Einsatzflottille 2 (EinsFltl 2 or EF 2) is one of the three brigade-level units of the German Navy, in addition to Einsatzflottille 1 and the Naval Air Command. It is based in Wilhelmshaven, Lower Saxony, and is subordinated to Navy Command, based in Rostock.

History
Einsatzflottille 2 was set up on June 27, 2006, as part of a major reorganization of the fleet when the previous Zerstörerflotille (Destroyer Flotilla), which was founded on April 1, 1958, as Kommando der Zerstörer (Destroyer Command), was renamed. It mostly consists of the largest units of the fleet, namely frigates and supply ships, together with some smaller support vessels.

Subordinate units

The staff of Einsatzflottille 2 are based at , Wilhelmshaven. All of the frigates and some of the supply ships are stationed in Wilhelmshaven, others have their home ports on the Baltic Sea.

2nd Frigate Squadron 
The first 2. Fregattengeschwader was created on October 1, 1988, succeeding the 2nd Escort Squadron (2. Geleitgeschwader) at the same base. At first, the Bremen-class frigates F211 Köln and F212 Karlsruhe were transferred to the squadron with the 2nd batch, consisting of frigates F213 Augsburg and F214 Lübeck, following in 1989 and 1990 respectively.

The current unit was created on January 9, 2006, when the 1st (Sachsen-class frigates) and the 6th squadrons (Brandenburg-class frigates) were combined to form the new 2nd Frigate Squadron.
 Sachsen-class (124) frigates
F219 Sachsen
 F220 Hamburg 
F221 Hessen
 Brandenburg-class (123) frigates
F215 Brandenburg
 F216 Schleswig-Holstein
F217 Bayern
F218 Mecklenburg-Vorpommern

4th Frigate Squadron 
Created on 16th November 1981, the 4. Fregattengeschwader initially consisted of four Bremen-class frigates. On January 9, 2006, it was merged with the "old" 2nd Frigate Squadron to unite all eight Bremen-class frigates. They are being replaced by four Baden-Württemberg-class frigates intended for overseas peacekeeping missions and special forces support.

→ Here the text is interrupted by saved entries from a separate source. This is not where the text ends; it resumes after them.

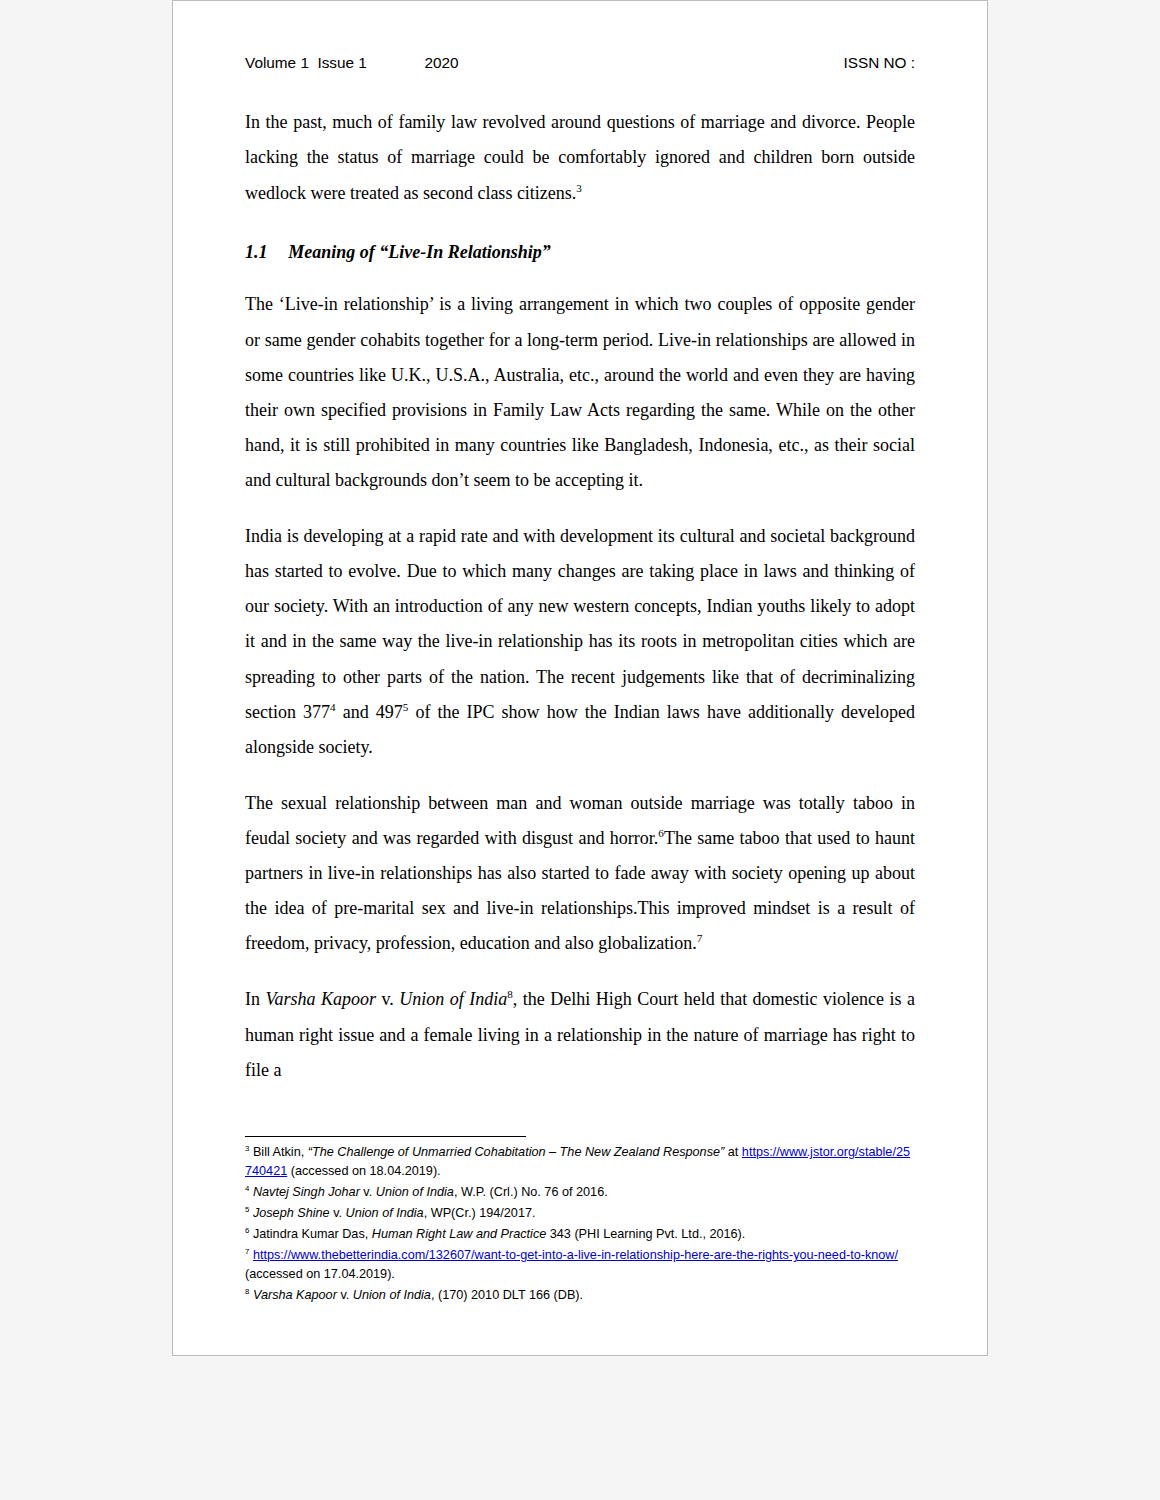Volume 1 Issue 1 2020 ISSN NO :
In the past, much of family law revolved around questions of marriage and divorce. People lacking the status of marriage could be comfortably ignored and children born outside wedlock were treated as second class citizens.3
1.1 Meaning of “Live-In Relationship”
The ‘Live-in relationship’ is a living arrangement in which two couples of opposite gender or same gender cohabits together for a long-term period. Live-in relationships are allowed in some countries like U.K., U.S.A., Australia, etc., around the world and even they are having their own specified provisions in Family Law Acts regarding the same. While on the other hand, it is still prohibited in many countries like Bangladesh, Indonesia, etc., as their social and cultural backgrounds don’t seem to be accepting it.
India is developing at a rapid rate and with development its cultural and societal background has started to evolve. Due to which many changes are taking place in laws and thinking of our society. With an introduction of any new western concepts, Indian youths likely to adopt it and in the same way the live-in relationship has its roots in metropolitan cities which are spreading to other parts of the nation. The recent judgements like that of decriminalizing section 3774 and 4975 of the IPC show how the Indian laws have additionally developed alongside society.
The sexual relationship between man and woman outside marriage was totally taboo in feudal society and was regarded with disgust and horror.6The same taboo that used to haunt partners in live-in relationships has also started to fade away with society opening up about the idea of pre-marital sex and live-in relationships.This improved mindset is a result of freedom, privacy, profession, education and also globalization.7
In Varsha Kapoor v. Union of India8, the Delhi High Court held that domestic violence is a human right issue and a female living in a relationship in the nature of marriage has right to file a
3 Bill Atkin, “The Challenge of Unmarried Cohabitation – The New Zealand Response” at https://www.jstor.org/stable/25740421 (accessed on 18.04.2019).
4 Navtej Singh Johar v. Union of India, W.P. (Crl.) No. 76 of 2016.
5 Joseph Shine v. Union of India, WP(Cr.) 194/2017.
6 Jatindra Kumar Das, Human Right Law and Practice 343 (PHI Learning Pvt. Ltd., 2016).
7 https://www.thebetterindia.com/132607/want-to-get-into-a-live-in-relationship-here-are-the-rights-you-need-to-know/ (accessed on 17.04.2019).
8 Varsha Kapoor v. Union of India, (170) 2010 DLT 166 (DB).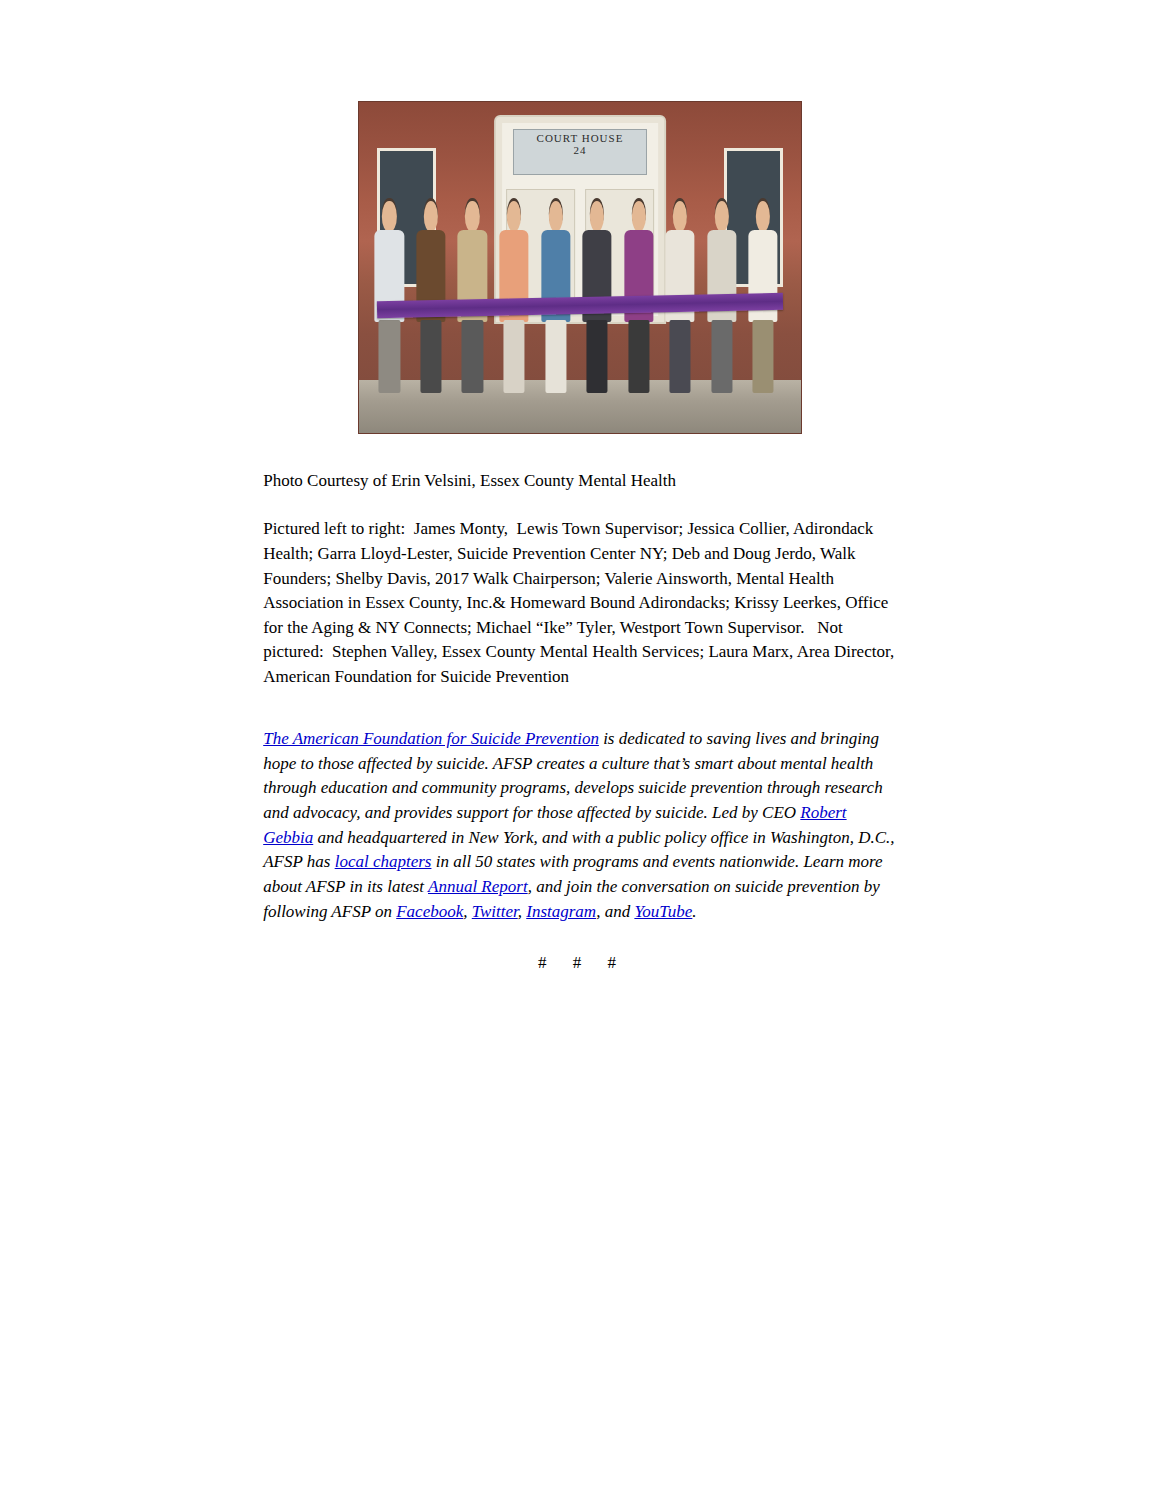COURT HOUSE
24
Photo Courtesy of Erin Velsini, Essex County Mental Health
Pictured left to right: James Monty, Lewis Town Supervisor; Jessica Collier, Adirondack Health; Garra Lloyd-Lester, Suicide Prevention Center NY; Deb and Doug Jerdo, Walk Founders; Shelby Davis, 2017 Walk Chairperson; Valerie Ainsworth, Mental Health Association in Essex County, Inc.& Homeward Bound Adirondacks; Krissy Leerkes, Office for the Aging & NY Connects; Michael “Ike” Tyler, Westport Town Supervisor. Not pictured: Stephen Valley, Essex County Mental Health Services; Laura Marx, Area Director, American Foundation for Suicide Prevention
The American Foundation for Suicide Prevention is dedicated to saving lives and bringing hope to those affected by suicide. AFSP creates a culture that’s smart about mental health through education and community programs, develops suicide prevention through research and advocacy, and provides support for those affected by suicide. Led by CEO Robert Gebbia and headquartered in New York, and with a public policy office in Washington, D.C., AFSP has local chapters in all 50 states with programs and events nationwide. Learn more about AFSP in its latest Annual Report, and join the conversation on suicide prevention by following AFSP on Facebook, Twitter, Instagram, and YouTube.
# # #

 Baden-Württemberg-class (125) frigates
F222 Baden-Württemberg
 F223 Nordrhein-Westfalen 
F224 Sachsen-Anhalt
 Bremen-class (122) frigates
F214 Lübeck (to be decommissioned in 2022)

Auxiliaries Squadron 
The Troßgeschwader followed the 1st and 2nd Supply Squadrons (1./2. Versorgungsgeschwader) which were transferred to the 2nd Flotilla (then: Destroyer Flotilla) in 1997 after the Supply Flotilla (Versorgungsflotille) was dissolved. The first squadron used to be stationed at Kiel Naval Base, the second in Cuxhaven, supporting navy units in the Baltic and North Seas with liquid and solid consumables. Today, eight ships remain stationed in both Kiel and Wilhelmshaven. Some are manned by navy members and others by civilian crews.

 Berlin-class (702) replenishment-ship
A1411 Berlin in Wilhelmshaven
A1412 Frankfurt am Main in Wilhelmshaven
A1413 Bonn in Wilhelmshaven
 Rhön-class (704) tanker
A1443 Rhön in Wilhelmshaven
A1442 Spessart in Kiel
Fehmarn-class (720) tug
A1458 Fehmarn in Kiel
Wangerooge-class (722) tug
A1451 Wangerooge in Wilhelmshaven
A1452 Spiekeroog in Kiel

Naval Base Command Wilhelmshaven 
The command is responsible for operations and logistics at the Heppenser Groden naval base and directly subordinate to 2nd Flotilla.

Service
The ships of Einsatzflottille 2 are often deployed on overseas assignments, usually as part of the German contribution to the standing NATO squadrons Standing NATO Maritime Group 1 (SNMG 1) and Standing NATO Maritime Group 2 (SNMG 2), and participate in NATO operations in this context. The commander of Einsatzflottille 2 often serves as the leader of national or multinational naval squadrons and is supported in this task by his staff.